BKGD ivf

Assisting your reproduction with in vitro fertilization

There are a variety of reasons why some couples cannot conceive through intercourse. Thanks to advancements in Assisted Reproductive Technologies (ART), treatment is available where the egg and sperm are united outside of the woman’s body. These procedures have high rates of success. Perhaps the most recognized of these technologies is in vitro fertilization (IVF). IVF begins with ovulation induction. At the beginning of your menstrual cycle, hormonal medications are used to stimulate the production of eggs. As soon as the eggs have reached maturity and are ready for retrieval, we will administer a hormone called hCG to stimulate final egg maturation. We will prescribe a prenatal vitamin and folic acid prior to your IVF cycle.

Just before the eggs are to be released from the ovary, we will harvest them in our laboratory through an egg retrieval procedure. Using a vaginal ultrasound as a guide, we insert a needle into the ovary and aspirate the eggs from the follicles. The embryologist will then work with the eggs in our state-of-the-art embryology lab where they will be checked for maturity.

The mature eggs are fertilized with sperm several hours after harvesting. The husband’s sperm is added to the egg holding container. Approximately 60% to 70% of the mature eggs will be successfully fertilized (the fertilization rate can increase to 70% to 80% using ICSI) and are kept incubated for three to five days until they are either transferred to the mother’s womb or cryopreserved (frozen).
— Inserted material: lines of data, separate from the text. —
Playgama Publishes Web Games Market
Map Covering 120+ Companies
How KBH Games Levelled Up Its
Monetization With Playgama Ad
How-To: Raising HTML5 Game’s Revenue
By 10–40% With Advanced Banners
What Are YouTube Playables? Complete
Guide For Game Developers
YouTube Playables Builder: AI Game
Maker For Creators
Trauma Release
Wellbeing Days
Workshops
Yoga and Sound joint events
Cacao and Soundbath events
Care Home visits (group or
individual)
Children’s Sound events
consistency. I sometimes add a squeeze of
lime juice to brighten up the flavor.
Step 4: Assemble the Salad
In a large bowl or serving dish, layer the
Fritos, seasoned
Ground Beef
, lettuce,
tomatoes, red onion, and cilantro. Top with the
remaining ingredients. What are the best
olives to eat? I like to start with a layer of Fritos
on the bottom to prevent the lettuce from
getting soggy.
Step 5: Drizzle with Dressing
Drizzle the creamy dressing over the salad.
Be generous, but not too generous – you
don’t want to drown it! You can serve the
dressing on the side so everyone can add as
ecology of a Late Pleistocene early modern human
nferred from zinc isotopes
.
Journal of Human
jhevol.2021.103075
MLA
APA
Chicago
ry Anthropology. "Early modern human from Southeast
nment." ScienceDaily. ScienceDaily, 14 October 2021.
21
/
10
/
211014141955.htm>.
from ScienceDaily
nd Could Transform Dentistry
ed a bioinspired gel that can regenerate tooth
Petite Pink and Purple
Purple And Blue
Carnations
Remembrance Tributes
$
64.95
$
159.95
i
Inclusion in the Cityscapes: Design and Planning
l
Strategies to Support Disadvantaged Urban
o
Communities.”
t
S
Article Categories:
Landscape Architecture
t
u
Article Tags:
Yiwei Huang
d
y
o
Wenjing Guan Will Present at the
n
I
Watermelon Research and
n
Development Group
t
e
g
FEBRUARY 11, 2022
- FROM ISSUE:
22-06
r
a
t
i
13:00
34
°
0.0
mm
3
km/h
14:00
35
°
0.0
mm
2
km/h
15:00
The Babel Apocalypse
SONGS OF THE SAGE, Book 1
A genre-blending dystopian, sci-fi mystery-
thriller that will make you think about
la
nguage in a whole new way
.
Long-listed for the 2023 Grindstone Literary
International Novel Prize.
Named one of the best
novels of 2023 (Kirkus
It is important to note here that if the eggs do not fertilize, there may be a problem with either egg or sperm function. While the first response to this result may be disappointment, a failed fertilization allows IVF to be an important diagnostic tool as it can help us identify issues in your case that otherwise might not have been discovered.

At the end of the incubation period, the quality of the fertilized eggs is evaluated, and this, along with the woman’s age, dictates the number of embryos then transferred to the uterus. The number of embryos to be transferred will vary from case to case to ensure the best possibility of conception while minimizing the chance of a high-risk multiple pregnancy. There are, of course, exceptions in difficult cases. For instance, in women 40 or over or in cases where there have been three previous IVF cycle failures, we may transfer additional embryos to maximize the chances of conception.

If more embryos have been developed than can be transferred, you may want to consider freezing your embryos to preserve them for a future cryotransfer cycle through the cryopreservation and thawing process.

The embryo transfer process is very similar to a pelvic exam. Once the transfer is complete, you will rest quietly in our holding suite for about two hours to allow the body to accept the embryo. You will then return home where you will remain on full bed rest for several days, getting up only for meals or to use the bathroom. Most likely, you will also be taking progesterone by injections or vaginally and possibly taking estrogen. When the embryo reaches about two weeks of development, you will be administered a pregnancy blood test. If this test is positive, it will be repeated two days later.

If the pregnancy progresses, you will receive an ultrasound at six weeks of gestation. In your 12th week, if we confirm the pregnancy is proceeding normally, we will transfer responsibility for your neonatal care to your obstetrician and you will continue your journey toward parenthood.